With attention and compassion, I believe art education can be all we, as good educators, can make it. Mandatory testing, Explicit Direct Instruction, and schools designated as failing- the labels and demands made by the state of education in the nation today- haven't quite wheedled their ways through the closed doors of art classrooms yet; the art room may be the last vestige of teaching thinking. Good art educators need to grasp the power they have, albeit with sly and sneak, with every last inkling of hope that the state of education will turn around soon.
I am so happy to have discovered your blog (and I've posted a link to it on mine.) I retired from 33 years in a California high school, returned to school for a masters in art education, and am still dabbling in improving the arts in our schools. Thanks for posting your thoughts and discoveries. I'll be back!

Jim Hamlyn said...

Hi Lori,

Thanks for your thoughtful comments.

I couldn’t agree more about foundational skills in art as opposed to hermeneutic skills but do you really think: “that value and texture are not important to students who are not to become artists”? One of the things which I think distinguishes the study of creative subjects is the extent to which they cultivate capacities and attitudes which inform and enrich individuals’ appreciation and understanding of human expression of all kinds. Otherwise I’m certainly in a losing battle since few of the students I teach ever become artists in the conventional sense.

Best

Jim

Lori Stevens said...

I had a feeling you'd "get me" in my blog post, and so you did.. in several areas, and I'm smiling so big!! I'm just so happy you responded!
Yeah, thick (and dense) in California probably DO mean as you suggested, depending upon context. MY students will understand MY context. Sorry the implications are so different in the UK! (haha!! and oops!)
And I really do think, as I'd posted, that the MASTERING of value, texture, and other elements and principles is not important.
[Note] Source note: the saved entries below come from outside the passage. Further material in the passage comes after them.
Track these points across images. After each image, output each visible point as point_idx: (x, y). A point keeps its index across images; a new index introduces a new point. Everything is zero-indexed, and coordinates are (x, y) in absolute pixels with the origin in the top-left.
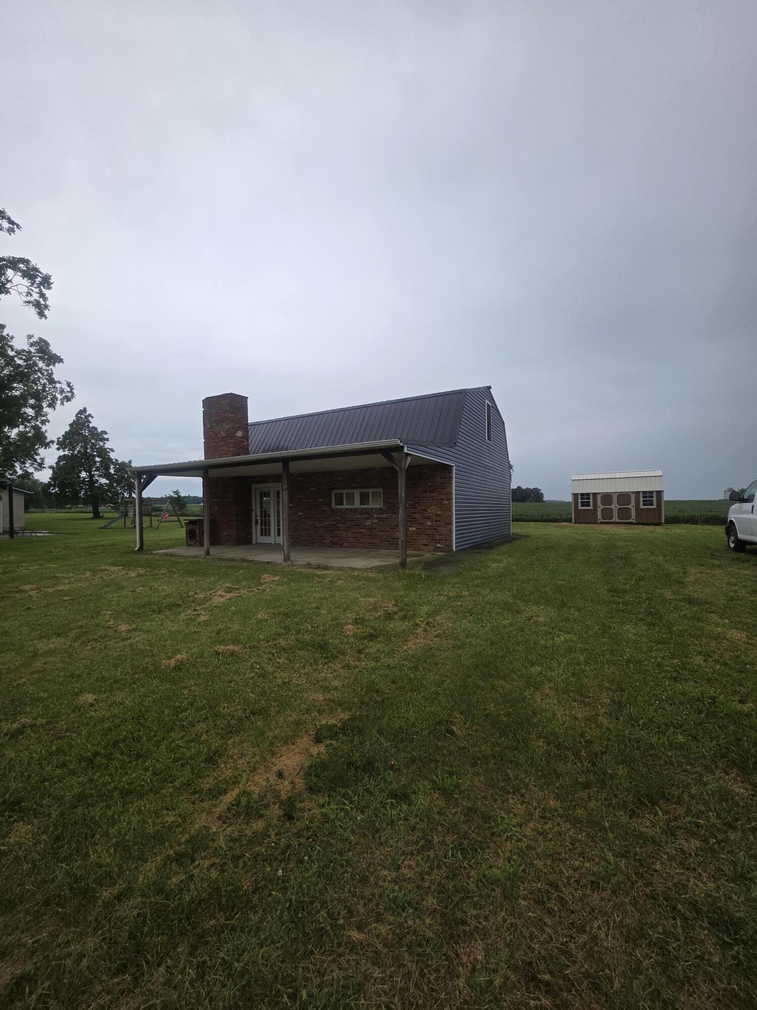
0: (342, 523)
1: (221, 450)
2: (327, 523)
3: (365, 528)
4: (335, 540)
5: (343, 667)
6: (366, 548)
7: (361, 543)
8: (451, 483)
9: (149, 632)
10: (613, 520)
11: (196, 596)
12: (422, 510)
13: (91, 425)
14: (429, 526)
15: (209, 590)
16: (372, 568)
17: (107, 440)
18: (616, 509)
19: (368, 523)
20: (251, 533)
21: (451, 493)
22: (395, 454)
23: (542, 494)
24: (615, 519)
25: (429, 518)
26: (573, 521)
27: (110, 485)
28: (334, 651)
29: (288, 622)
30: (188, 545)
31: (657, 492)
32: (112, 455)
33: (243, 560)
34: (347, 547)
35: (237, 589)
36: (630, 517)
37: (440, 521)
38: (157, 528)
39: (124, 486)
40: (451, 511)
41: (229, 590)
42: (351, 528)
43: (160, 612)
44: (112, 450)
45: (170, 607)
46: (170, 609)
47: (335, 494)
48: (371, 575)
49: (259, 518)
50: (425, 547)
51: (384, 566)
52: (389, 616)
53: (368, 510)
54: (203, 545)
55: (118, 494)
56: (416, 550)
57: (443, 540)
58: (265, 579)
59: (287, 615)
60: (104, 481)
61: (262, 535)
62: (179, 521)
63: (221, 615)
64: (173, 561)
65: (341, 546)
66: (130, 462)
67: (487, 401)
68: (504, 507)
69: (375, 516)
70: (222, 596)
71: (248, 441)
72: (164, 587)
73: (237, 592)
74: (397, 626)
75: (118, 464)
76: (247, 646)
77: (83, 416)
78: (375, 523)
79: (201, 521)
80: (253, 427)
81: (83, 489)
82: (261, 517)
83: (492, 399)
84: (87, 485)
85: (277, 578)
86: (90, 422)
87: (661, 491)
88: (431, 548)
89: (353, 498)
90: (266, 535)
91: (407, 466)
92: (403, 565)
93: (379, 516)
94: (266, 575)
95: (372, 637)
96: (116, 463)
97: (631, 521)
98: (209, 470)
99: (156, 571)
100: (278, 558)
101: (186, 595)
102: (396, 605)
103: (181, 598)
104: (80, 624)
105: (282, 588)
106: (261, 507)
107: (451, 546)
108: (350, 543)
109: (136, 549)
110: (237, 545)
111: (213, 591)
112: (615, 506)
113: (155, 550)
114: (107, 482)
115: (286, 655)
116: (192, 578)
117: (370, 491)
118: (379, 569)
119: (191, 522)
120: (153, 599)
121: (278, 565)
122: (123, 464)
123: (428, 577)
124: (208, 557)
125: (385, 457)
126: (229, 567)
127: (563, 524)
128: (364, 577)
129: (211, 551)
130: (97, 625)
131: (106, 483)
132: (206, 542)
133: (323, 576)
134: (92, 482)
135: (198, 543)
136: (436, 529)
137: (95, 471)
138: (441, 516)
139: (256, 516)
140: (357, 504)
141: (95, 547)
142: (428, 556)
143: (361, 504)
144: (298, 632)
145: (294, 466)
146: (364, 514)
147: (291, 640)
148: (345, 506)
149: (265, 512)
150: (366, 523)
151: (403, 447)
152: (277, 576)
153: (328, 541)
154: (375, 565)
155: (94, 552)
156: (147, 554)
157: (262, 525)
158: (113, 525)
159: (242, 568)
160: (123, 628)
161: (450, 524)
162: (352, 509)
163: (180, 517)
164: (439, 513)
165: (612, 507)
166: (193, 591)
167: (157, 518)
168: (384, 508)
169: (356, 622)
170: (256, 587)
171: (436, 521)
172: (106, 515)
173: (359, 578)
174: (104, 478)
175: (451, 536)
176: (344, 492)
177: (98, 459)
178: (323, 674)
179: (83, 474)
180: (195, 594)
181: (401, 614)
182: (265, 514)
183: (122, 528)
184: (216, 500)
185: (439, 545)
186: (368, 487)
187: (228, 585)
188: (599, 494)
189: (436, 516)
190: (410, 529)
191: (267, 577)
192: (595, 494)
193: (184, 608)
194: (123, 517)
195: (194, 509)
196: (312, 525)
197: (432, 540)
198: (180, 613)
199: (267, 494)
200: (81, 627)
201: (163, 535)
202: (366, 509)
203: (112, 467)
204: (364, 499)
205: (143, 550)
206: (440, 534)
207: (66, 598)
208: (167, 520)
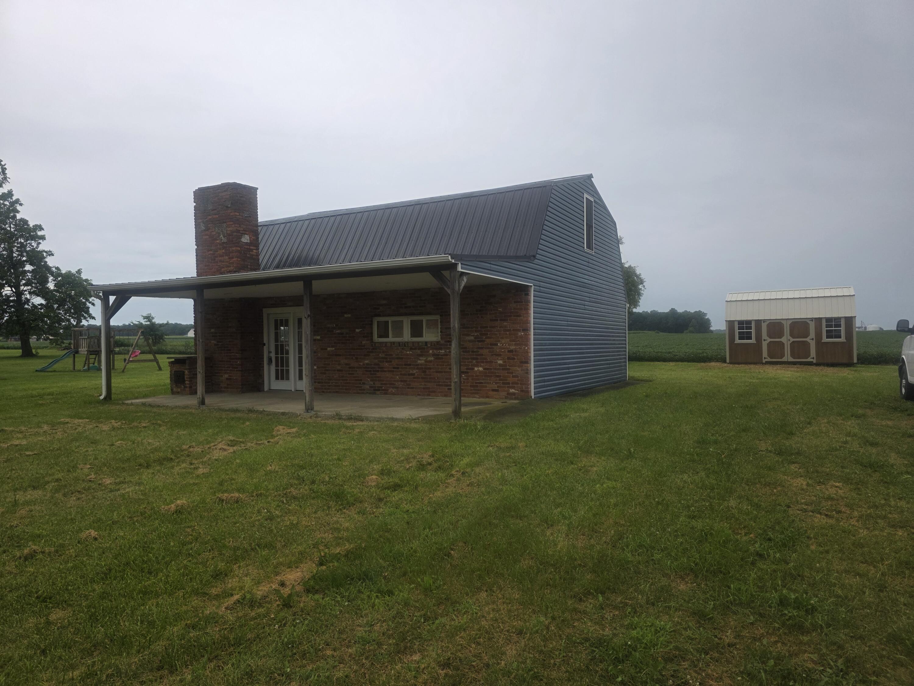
0: (387, 362)
1: (221, 261)
2: (366, 362)
3: (417, 369)
4: (378, 384)
5: (359, 513)
6: (419, 395)
7: (412, 388)
8: (527, 309)
9: (139, 484)
10: (784, 359)
11: (191, 449)
12: (491, 345)
13: (19, 216)
14: (500, 365)
15: (207, 443)
16: (418, 418)
17: (43, 238)
18: (789, 343)
19: (422, 361)
20: (261, 376)
21: (528, 322)
22: (446, 273)
23: (708, 320)
24: (788, 357)
25: (500, 355)
26: (728, 361)
27: (48, 307)
28: (351, 500)
29: (302, 473)
30: (173, 393)
31: (846, 318)
32: (51, 262)
33: (250, 411)
34: (393, 394)
35: (243, 442)
36: (808, 355)
37: (514, 359)
38: (123, 371)
39: (70, 309)
40: (527, 344)
41: (232, 444)
42: (398, 368)
43: (148, 466)
44: (50, 254)
45: (160, 462)
46: (161, 464)
47: (378, 322)
48: (413, 425)
49: (273, 355)
50: (495, 393)
51: (435, 416)
52: (422, 467)
53: (420, 344)
54: (196, 393)
55: (60, 320)
56: (483, 397)
57: (518, 384)
58: (278, 430)
59: (302, 467)
60: (38, 301)
61: (277, 378)
62: (156, 360)
63: (223, 468)
64: (155, 413)
65: (386, 392)
66: (79, 272)
67: (586, 196)
68: (614, 340)
69: (431, 352)
70: (225, 450)
71: (258, 249)
72: (150, 441)
73: (243, 445)
74: (430, 476)
75: (60, 275)
76: (254, 494)
77: (7, 203)
78: (431, 361)
79: (192, 361)
80: (265, 228)
81: (6, 312)
82: (277, 353)
83: (595, 192)
84: (12, 306)
85: (294, 430)
86: (18, 212)
87: (852, 317)
88: (504, 394)
89: (402, 328)
90: (282, 379)
91: (462, 287)
92: (457, 413)
93: (435, 351)
94: (281, 427)
95: (396, 487)
96: (57, 274)
97: (809, 360)
98: (205, 290)
99: (135, 424)
100: (298, 408)
101: (178, 449)
102: (433, 456)
103: (173, 451)
104: (56, 477)
105: (299, 440)
106: (277, 340)
107: (528, 392)
108: (397, 388)
109: (102, 397)
110: (243, 392)
111: (212, 444)
112: (786, 340)
113: (127, 399)
114: (43, 302)
115: (297, 503)
116: (184, 430)
117: (424, 319)
118: (426, 420)
119: (178, 361)
120: (138, 453)
121: (297, 416)
122: (69, 275)
123: (484, 428)
124: (204, 407)
125: (434, 276)
126: (232, 419)
127: (713, 364)
128: (403, 428)
129: (207, 401)
130: (77, 479)
131: (41, 305)
132: (200, 388)
133: (353, 428)
134: (20, 302)
135: (187, 389)
136: (509, 369)
137: (25, 285)
138: (516, 351)
139: (270, 352)
140: (407, 336)
141: (41, 396)
142: (496, 404)
143: (413, 335)
144: (313, 482)
145: (318, 286)
146: (415, 349)
147: (305, 490)
148: (391, 339)
149: (282, 346)
150: (419, 362)
151: (455, 265)
152: (294, 427)
153: (368, 387)
154: (423, 415)
155: (40, 402)
156: (118, 404)
157: (277, 365)
158: (56, 366)
159: (248, 420)
160: (108, 481)
161: (527, 362)
162: (399, 343)
163: (157, 356)
164: (512, 347)
165: (783, 340)
166: (187, 444)
167: (122, 357)
168: (442, 342)
169: (382, 473)
170: (266, 440)
171: (508, 358)
172: (41, 352)
173: (398, 428)
174: (38, 295)
175: (528, 379)
176: (390, 319)
177: (28, 267)
178: (335, 519)
179: (7, 291)
180: (190, 447)
181: (435, 465)
182: (281, 349)
183: (72, 371)
184: (213, 330)
185: (512, 391)
186: (421, 314)
187: (231, 438)
188: (764, 321)
189: (509, 351)
190: (476, 369)
191: (281, 429)
192: (758, 322)
193: (178, 462)
194: (72, 355)
195: (175, 343)
196: (346, 364)
197: (503, 383)
198: (173, 467)
199: (285, 323)
200: (57, 480)
201: (135, 380)
202: (418, 342)
203: (51, 278)
204: (417, 330)
205: (111, 399)
206: (513, 377)
207: (28, 453)
208: (139, 358)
I do believe all students should be exposed and develop clarity about what those are, hence the lack of appreciation of the value of all arts.
My, and Brazen's conundrum Brazen who I read but do not know personally), is that most art teachers currently practicing at the public school level in the states still focus solely on the foundational skills, rarely venturing into interpretive skills beyond such as "Picasso's blue period was depressing." Bringing (Dewey's) experience to classroom interpretation is null.
So where is there room for all this, and what takes precedence?

Lori Stevens said...

I love the banter with you. I suggest you may hear more from me as I dabble through your entire blog and think about what you say. It's so nice to be challenged.
I retired after 33 years teaching high school, English and Art, and then (just) finished my masters in art education (postmodernism), during which I learned I was teaching on the right track but had so much more to do. Now I'm groping to be back, but perhaps not in the same classroom. Think I'll have to write, somewhere. And here. :o)

Jim Hamlyn said...

That conundrum of yours and Brazen's is exactly what I was thinking of too. It's always immensely encouraging to encounter teachers who see beyond the surface of art and have a passion for instilling this in others. Looking forward to the banter!